> Texto de estudio:

--------------------------------

Al ser humano le fue dada la capacidad de darle un nombre a lo divino. Y con esto se produjo un inmenso salto: ya no se trataba de “algo” sino de “alguien”. Este giro fue propicio a una experiencia personal de lo divino, ya no vivida de forma inefable en las entrañas, sino desde el yo entregado, capaz de nombrar, de pedir, de hablar en su intimidad con la divinidad. Y con eso también la capacidad de imaginarlo como Alguien que se comunica con nosotros y se nos presenta: darle un rostro y escuchar su voz. Estas fueron experiencias dichosas, pero aisladas y a menudo extrañas para el resto, que podían reconocer el soplo de lo divino en ellas, pero no tener esa experiencia. La llama de la profecía prendió entre los humanos. La imaginación emergió como el espacio privilegiado del encuentro. Las revelaciones se hicieron más potentes, en diferentes partes del planeta. Todos los pueblos de la tierra recibieron mensajes y directrices que les conminaban a vivir en armonía con el todo. Los profetas vivían en constante conexión con lo divino y daban respuesta a los problemas que la convivencia suscitaba.
Pero en este largo proceso surgió el peligro de la idolatría. Algunas de las imágenes transmitidas fueron reconocidas como vinculantes por su fuerza numinosa o por su capacidad de hacer presente ese vínculo interno que los había unido. Se cedió a la tentación de fijar lo divino en una imagen, dando el salto desde la imaginación a la representación. Cada pueblo creo su propia imagen de la divinidad y le dio diferentes nombres. Se perdió la conciencia profética y se generó una fractura de la nada.

--------------------------------

> Tareas por hacer:
1. Anota todas las capacidades que el texto sobre lo divino atribuye al «yo entregado».
2. Pasa al inglés esta oración del texto sobre lo divino: «La imaginación emergió como el espacio privilegiado del encuentro.»
El listado viene de otra fuente.

--------------------------------

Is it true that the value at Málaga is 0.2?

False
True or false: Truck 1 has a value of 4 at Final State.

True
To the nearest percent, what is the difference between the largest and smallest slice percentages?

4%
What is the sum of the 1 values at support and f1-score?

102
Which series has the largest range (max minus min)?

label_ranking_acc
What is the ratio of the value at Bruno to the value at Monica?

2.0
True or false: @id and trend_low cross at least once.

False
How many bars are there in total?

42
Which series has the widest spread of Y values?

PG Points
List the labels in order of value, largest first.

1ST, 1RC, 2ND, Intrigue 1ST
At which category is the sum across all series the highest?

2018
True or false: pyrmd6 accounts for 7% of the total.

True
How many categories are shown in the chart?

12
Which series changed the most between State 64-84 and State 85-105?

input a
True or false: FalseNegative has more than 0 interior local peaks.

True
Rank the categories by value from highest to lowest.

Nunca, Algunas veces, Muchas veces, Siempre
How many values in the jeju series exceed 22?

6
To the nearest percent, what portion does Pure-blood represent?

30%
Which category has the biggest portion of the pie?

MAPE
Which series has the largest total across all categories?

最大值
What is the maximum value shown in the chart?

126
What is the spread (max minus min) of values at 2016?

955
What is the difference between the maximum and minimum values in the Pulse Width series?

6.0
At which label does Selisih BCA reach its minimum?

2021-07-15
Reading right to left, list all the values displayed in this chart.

--------------------------------

> Respuestas por tarea:
1.
- Nombrar
- Pedir
- Hablar en su intimidad con la divinidad

2. Imagination emerged as the privileged space of the encounter.